CREATE: Testing LLMs for Associative Creativity
arXiv:2603.09970v1 Announce Type: new Abstract: A key component of creativity is associative reasoning: the ability to draw novel yet meaningful connections between concepts. We introduce CREATE, a benchmark designed to evaluate models' capacity for creative associative reasoning. CREATE requires models to generate sets of paths connecting concepts in a model's parametric knowledge. Paths should have high specificity (distinctiveness and closeness of the concept connection) and high diversity (dissimilarity from other paths), and models are scored more highly if they produce a larger set of strong, diverse paths. This task shares demands of real creativity tasks like hypothesis generation, including an extremely large search space, but enables collection of a sizable benchmark with objective answer grading. Evaluation of frontier models shows that the strongest models achieve higher creative utility than others, with the high multiplicity of answers and complexity of the search making
arXiv:2603.09970v1 Announce Type: new Abstract: A key component of creativity is associative reasoning: the ability to draw novel yet meaningful connections between concepts. We introduce CREATE, a benchmark designed to evaluate models' capacity for creative associative reasoning. CREATE requires models to generate sets of paths connecting concepts in a model's parametric knowledge. Paths should have high specificity (distinctiveness and closeness of the concept connection) and high diversity (dissimilarity from other paths), and models are scored more highly if they produce a larger set of strong, diverse paths. This task shares demands of real creativity tasks like hypothesis generation, including an extremely large search space, but enables collection of a sizable benchmark with objective answer grading. Evaluation of frontier models shows that the strongest models achieve higher creative utility than others, with the high multiplicity of answers and complexity of the search making benchmark saturation difficult to achieve. Furthermore, our results illustrate that thinking models are not always more effective on our task, even with high token budgets. Recent approaches for creative prompting give some but limited additional improvement. CREATE provides a sandbox for developing new methods to improve models' capacity for associative creativity.
Executive Summary
This article introduces CREATE, a benchmark designed to evaluate models' capacity for creative associative reasoning. The benchmark requires models to generate sets of paths connecting concepts in a model's parametric knowledge, with a focus on high specificity and diversity. The results show that the strongest models achieve higher creative utility, but benchmark saturation is difficult to achieve. The study also highlights that thinking models are not always more effective, even with high token budgets, and that recent approaches for creative prompting provide limited additional improvement. The CREATE benchmark provides a sandbox for developing new methods to improve models' capacity for associative creativity, addressing the need for a standardized evaluation framework in the field of artificial intelligence.
Key Points
- ▸ CREATE is a benchmark designed to evaluate models' capacity for creative associative reasoning.

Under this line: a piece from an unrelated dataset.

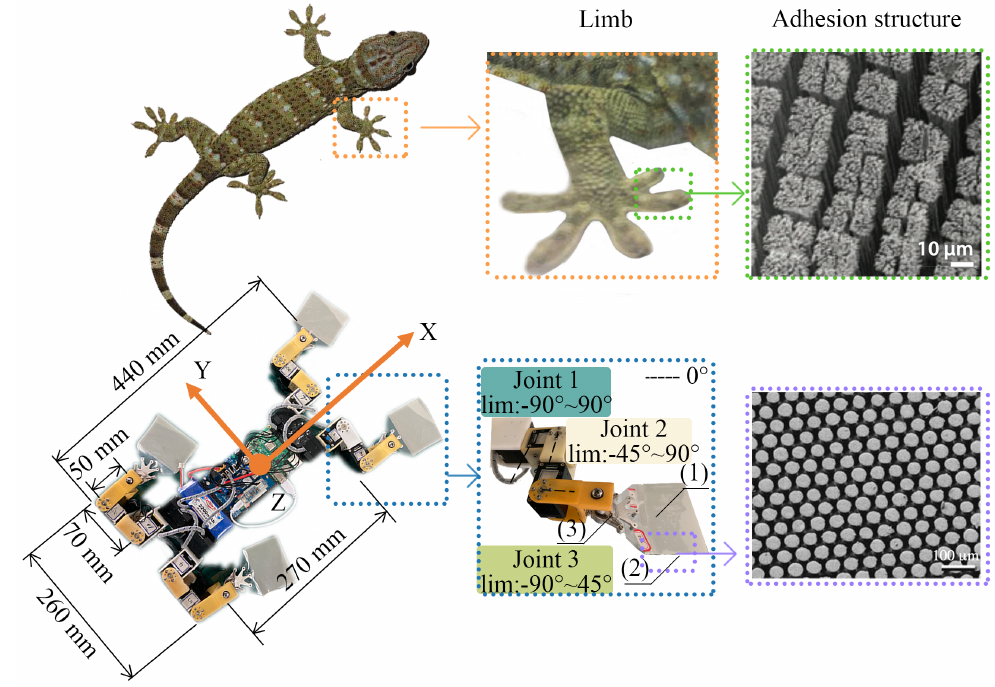
Figure 3. Bionic structure design of IBSS–8 for the body, limb, and adhesion unit. The workspace limitation and 0° position of each joint can be checked. A gecko’s adhesion unit is the bristles of the sole, and that of the robot is PVS [5]. (1) Upper surface of adhesive (PVC). (2) Gecko-like adhesive material (PVS). (3) Passive ball bearing and reset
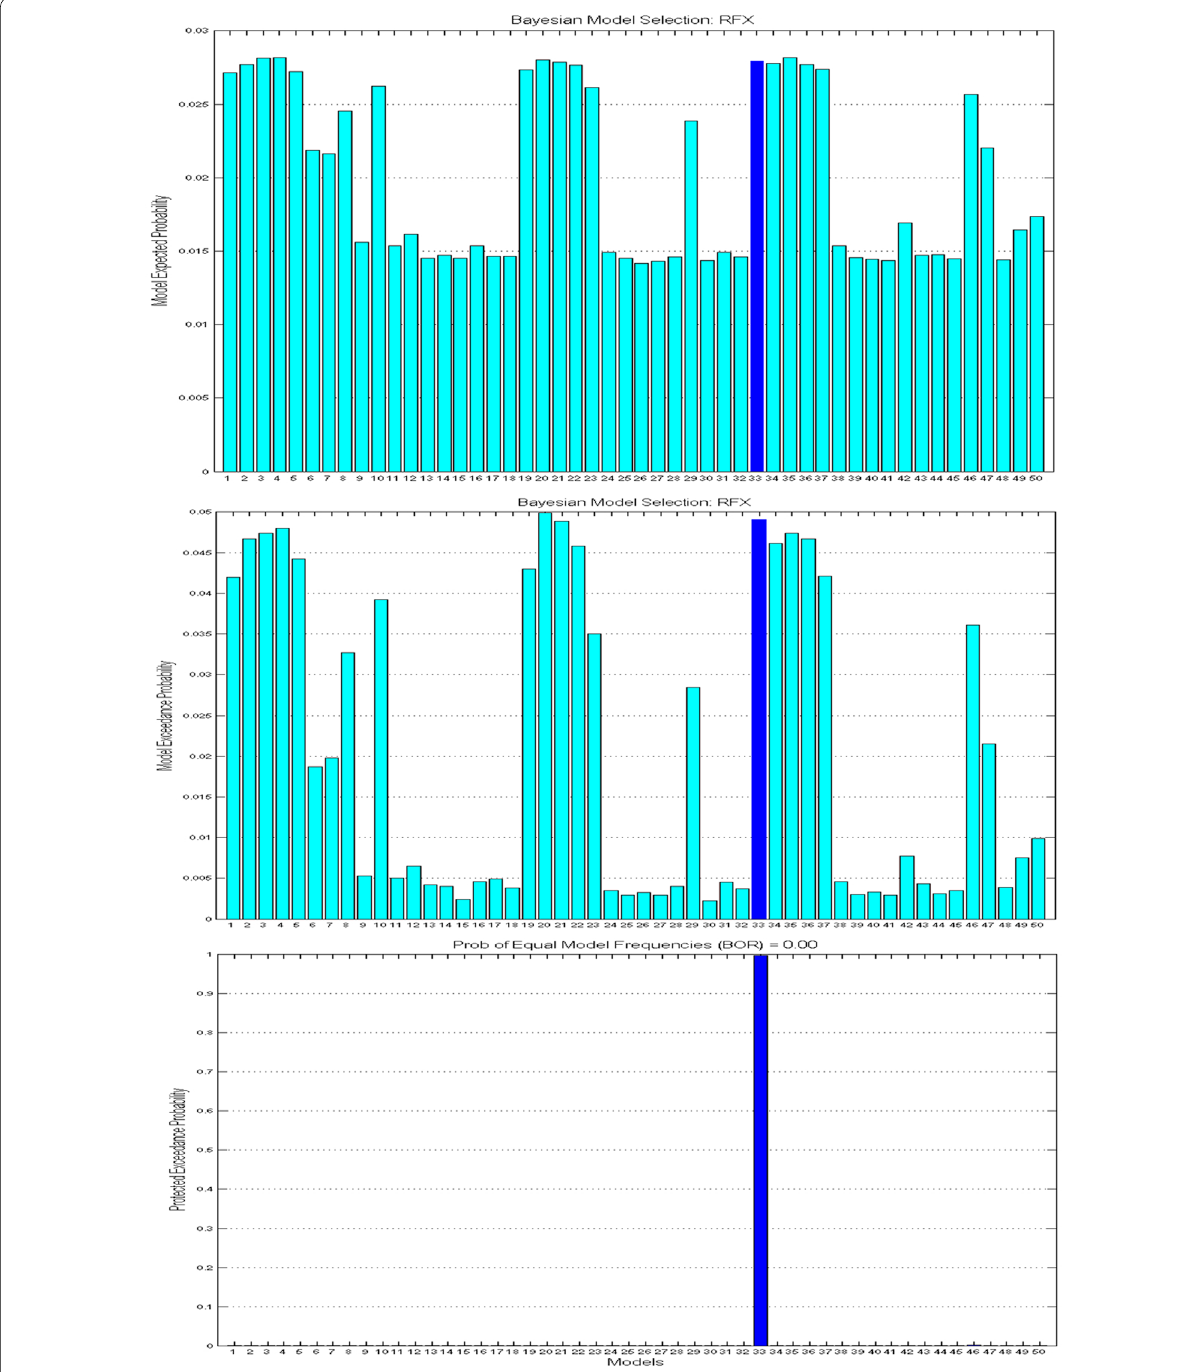
Fig. 2 Results of the model comparison revealed by the Bayesian model selection, over the 50 pre-defined models of emotion regulation constructed on the basis of classic theories or the new hypotheses. The 33rd model won the comparison, and was recognized as the optimal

- ▸ The benchmark requires models to generate sets of paths connecting concepts in a model's parametric knowledge.
- ▸ The results show that the strongest models achieve higher creative utility, but benchmark saturation is difficult to achieve.
Merits
Strength
The CREATE benchmark provides a standardized evaluation framework for assessing models' capacity for creative associative reasoning, which is essential for advancing the field of artificial intelligence.
Strength
The study highlights the limitations of current models and provides insights into the potential benefits of developing new methods to improve models' capacity for associative creativity.
Demerits
Limitation
The benchmark may not accurately capture the complexity of real-world creativity tasks, which may involve multiple stages and iterative refinement.
Limitation
The study relies on a specific set of models and task configurations, which may not be representative of the broader range of models and tasks in the field.
Expert Commentary
This article makes a significant contribution to the field of artificial intelligence by introducing a benchmark for evaluating models' capacity for creative associative reasoning. The study highlights the limitations of current models and provides insights into the potential benefits of developing new methods to improve models' capacity for associative creativity. However, the benchmark may not accurately capture the complexity of real-world creativity tasks, and the study relies on a specific set of models and task configurations. Nevertheless, the CREATE benchmark provides a valuable tool for assessing models' capacity for creative associative reasoning and can be used to inform the development of more advanced models and algorithms in the field. As the field of artificial intelligence continues to evolve, it is essential to develop standardized evaluation frameworks like CREATE that can accurately capture the complexity of real-world tasks and provide insights into the potential benefits of different models and approaches.
Recommendations
- ✓ Develop and test new methods for improving models' capacity for associative creativity using the CREATE benchmark.
- ✓ Explore the application of the CREATE benchmark to other domains and tasks, such as natural language processing and computer vision.